= Kate Rooney (singer) =

Australian singer

Kate Rooney (Note: "Kate" could be a contraction of Katharine, Katherine, or even Kathleen. School records have been found for Kate Agnes Rooney and Kate Celia Rooney, either of which could refer to her. Her birth and life after 1930 are yet to be found, also the fate of her two children.) was an Australian contralto who had a promising international career, which she abandoned for a more settled domestic life.

==History==

Kate Rooney c. 1900

Rooney was born sometime in the 1870s in Dubbo to Mary Ann Rooney, née Bellane (c. 1841 – 14 December 1926) and Patrick T. Rooney (c. 1838 – 18 May 1919), Customs official, proprietor of a cordial factory, and a "silver throated" tenor.

Rooney was educated to 1891 at St Vincent's College, Potts Point, Sydney, and three or four years at the associated Garcia School of Music under Mary Ellen Christian, passing her Royal Academy of Music and Royal College of Music examinations with honours in 1898.
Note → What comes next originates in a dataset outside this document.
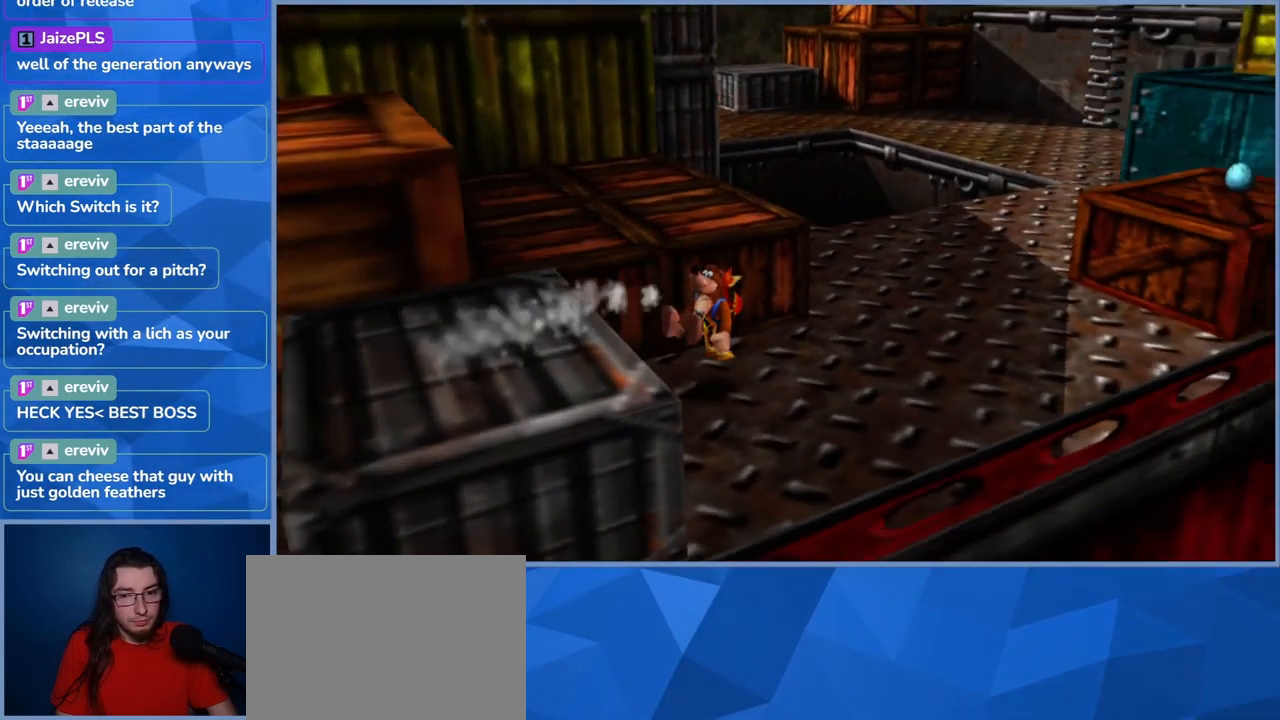
{"buttons": ["L2"], "left_stick": "up-left", "right_stick": "center", "events": [[250, "right_stick", "center"], [367, "left_stick", "up-left"]]}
She became a local sensation, appearing with Hugo Alpen, her first music teacher, in concerts, notably of his Patriotic Cantata. With some urging by Lady Chandos Poole, she decided to travel to London for further training, but with no expectation of a prolonged stay.
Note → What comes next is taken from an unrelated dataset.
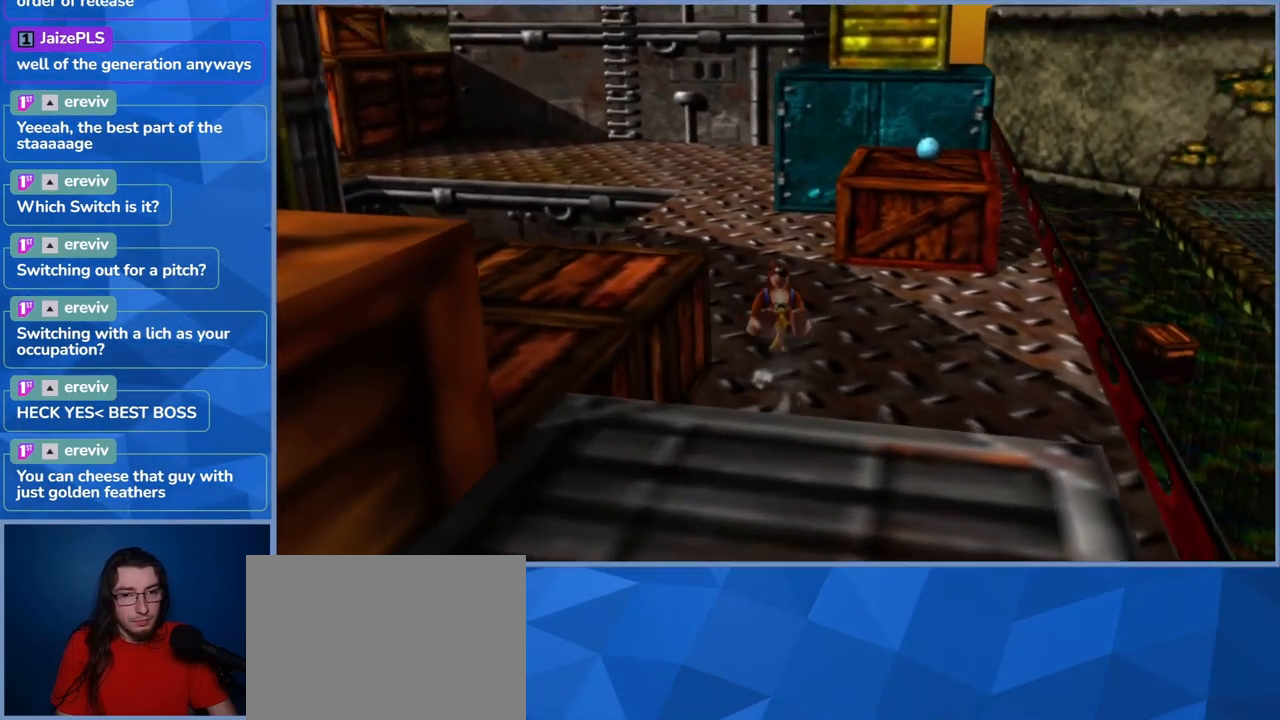
{"buttons": ["L2"], "left_stick": "up", "right_stick": "center", "events": [[283, "left_stick", "up"]]}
She was to have left for London by the R.M.S. Omrah on 10 April 1901, having given a series of country concerts in the previous months in aid of her living expenses — in several towns demand was so great that a repeat concert was arranged. Last minute changes meant she boarded Omrah at Adelaide on the 18th. Before settling down to studies with Charles Santley, she paid a visit to Manuel García who, despite his age, was still considered an authority on the human voice. After some hardships, when she discovered how much more money was needed than what she had saved, she achieved some success, singing at some important concerts in Cowes and London's Ranelagh Club, for whom she became a regular attraction as solo vocalist during the "London season".

In 1907 Rooney married William Kirkham, who had an art gallery and antique furniture business in the vicinity of Fifth Avenue, New York. He was, however, an Englishman, son of Austin Kirkham of Clapham Common.

She returned to Australia in July 1909, and embarked on a tour organised by an influential committee, and was well received.
She was a practising Roman Catholic, and received ample encouragement from the Catholic press in Australia, without touching on her private life. She was, in turn, generous in her assistance to Catholic causes. While she was away, her husband arranged for the purchase of a London home at St Margaret's-on-Thames. There she was able to assist her friend Eleanor "Ella" Caspers, (Note: Ella Caspers, like Rooney, was an Australian contralto with Irish roots. Born in Albury and educated in Goulburn, she was sent to Mme Christian at the Garcia School of Music. Dubbed the "Golden Voice", with a range from low D to A in alt, she was praised by Dame Clara Butt, Rivers Allpress, Gerald Vollmer, Signor Roberto Hazon, John Lemmone, Madame Dolores and other musicians of the day. She won a two-years' scholarship to the Royal Academy of Music in London, extended to four years. She toured several times with Fritz Kreisler as his only support act. In May 1921 she married Alvin. A. Maloney of Taree and retired from the stage. Her sister Agnes was a fine pianist, and brother Bill was an organist.) who had been duped into "marrying" the bigamist Felix Ogilvie, known as Bradley.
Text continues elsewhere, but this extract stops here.